-- Opening Marker --

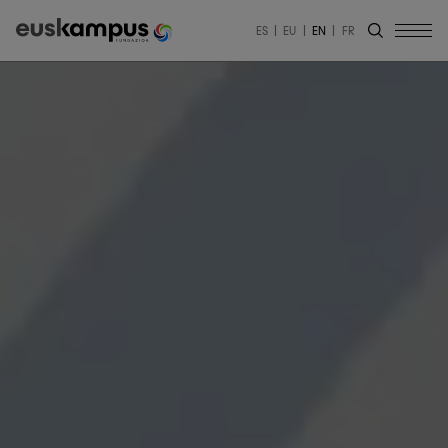
ES
EU
EN
FR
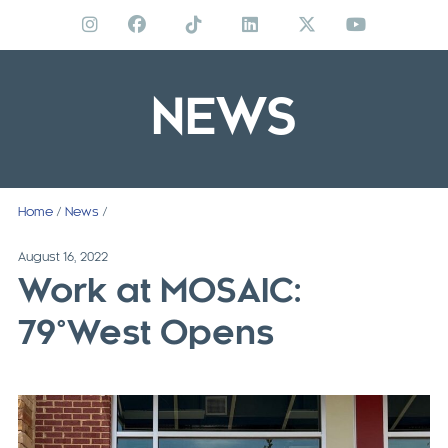
Skip
to
content
NEWS
Home
/
News
/
August 16, 2022
Work at MOSAIC:
79°West Opens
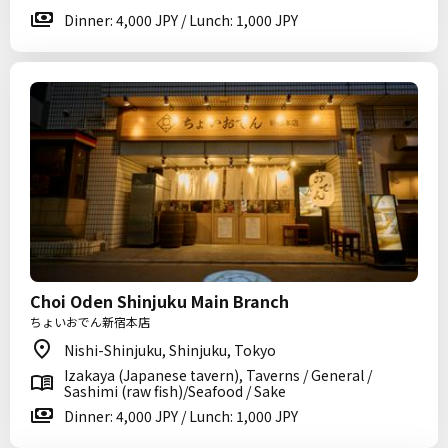
Dinner: 4,000 JPY / Lunch: 1,000 JPY
Choi Oden Shinjuku Main Branch
ちょいおでん新宿本店
Nishi-Shinjuku, Shinjuku, Tokyo
Izakaya (Japanese tavern), Taverns / General /
Sashimi (raw fish)/Seafood / Sake
Dinner: 4,000 JPY / Lunch: 1,000 JPY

-- Closing Marker --

## What to work on
Copy, from the material above, each line in which the string "Shinjuku" occurs.

## Exercise output
Choi Oden Shinjuku Main Branch
Nishi-Shinjuku, Shinjuku, Tokyo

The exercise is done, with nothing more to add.